O Virgílio e a Internet

 

Há coisas que só ao Virgílio acontecem,

Será que esses micros  não obedecem?

P’ra ele a Internet tudo muda

E nem o melhor “expert” lhe dá ajuda.

 

No blog o que sucede, Deus duvida!

O Word, e seu Windows, lhe ficam em dívida.

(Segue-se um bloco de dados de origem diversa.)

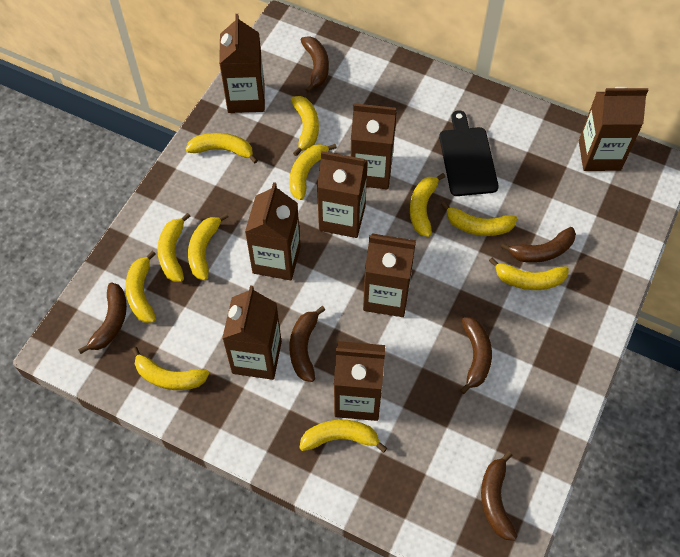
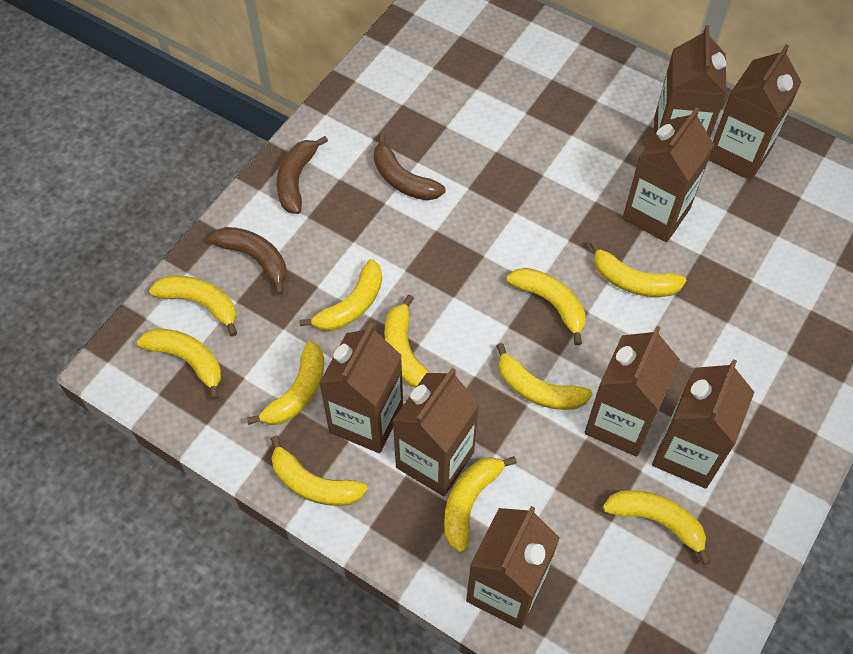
black cutting board: [439,110,499,196] = 1 -> none = 0
brown banana: [78,282,127,354] [289,306,325,382] [301,36,329,93] [460,317,492,394] [481,451,517,541] [500,227,576,263] = 6 -> [209,227,287,295] [277,136,328,214] [374,133,445,201] = 3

O Messenger apaga todos seus contatos,

Nas salas não tem papo para um trato!

 

Digita muito rápido, mas errado

E, sempre, põe a culpa no teclado.

Escreve um soneto e erra o arquivo!

Difícil, entre dois mil, achá-lo vivo.

 

Um dia no Orkut, suicidou-se!

– Tentou pegar um hacker, deletou-se!

 

Manoel Virgílio

Saudades do que não houve

 

 

 

Saudades de Você

 

Saudades vou sentindo de você,

Eu sonho que estou acompanhado

Que a tenho ao meu lado a ver TV.

E fico a admirando, deslumbrado.

 

Eu sinto o sabor do seu perfume,

Tão doce que a mim penetra ao fundo.

Se penso em você sai-me um queixume,

Ausente, me parece de outro mundo.

 

Desejo um seu beijo, nunca dado,

Que fica, mesmo assim, sendo saudade!

Aquele que, por mim, sempre sonhado,

Quem sabe, se um dia, será verdade?

 

Se pouco de você já obtive,

Saudades vou sentir do que não tive!

 

Manoel Virgílio

Quem não gosta de Feijão com Arroz e Bife com Fritas ?

 

 

Feijão com Arroz, Bife com Fritas

 

Por mais seja a cozinha, consagrada,

Por mais que saboroso seja o prato,

Por mais o paladar for requintado,

Jamais supera o simples, isto é um fato.

 

Um bife com batatas, que bem fritas,

Feijão com arroz, um prato nacional

Que a todo bolso, bem possibilita,

Além de ser alimento racional.

 

Feijão é alimento que tem ferro

Co’arroz, bife e batata, em companhia,

P’ra todo carioca, isto não erro,

Se for aquele preto, é mania!

 

Assim, não lhe ofereçam refeição,

Sem fritas, bife e arroz; preto o feijão!

 

Manoel Virgílio

Os Amigos do Peito

  

Na Memória e no Peito.

 

Eu tenho em minha mente, tão somente,

Lembranças que me foram agradáveis.

De amigos que, com eles, sou contente,

Esqueço os que não foram, a mim, amáveis.

 

Amigos, se assim chamo, são p’ra sempre,

Quer seja nos bons tempos ou nos maus.

Com eles, minha vida, levo em frente,

Subindo a cada ano um degrau.

 

Recordo, em cada um, uma estória,

Que marca o bom amigo na memória.

Prometo que jamais os esquecerei.

 

Se hoje, entre amigos, estou presente

Se os tenho, com carinho, em minha mente,

Por certo que, no peito, os guardarei.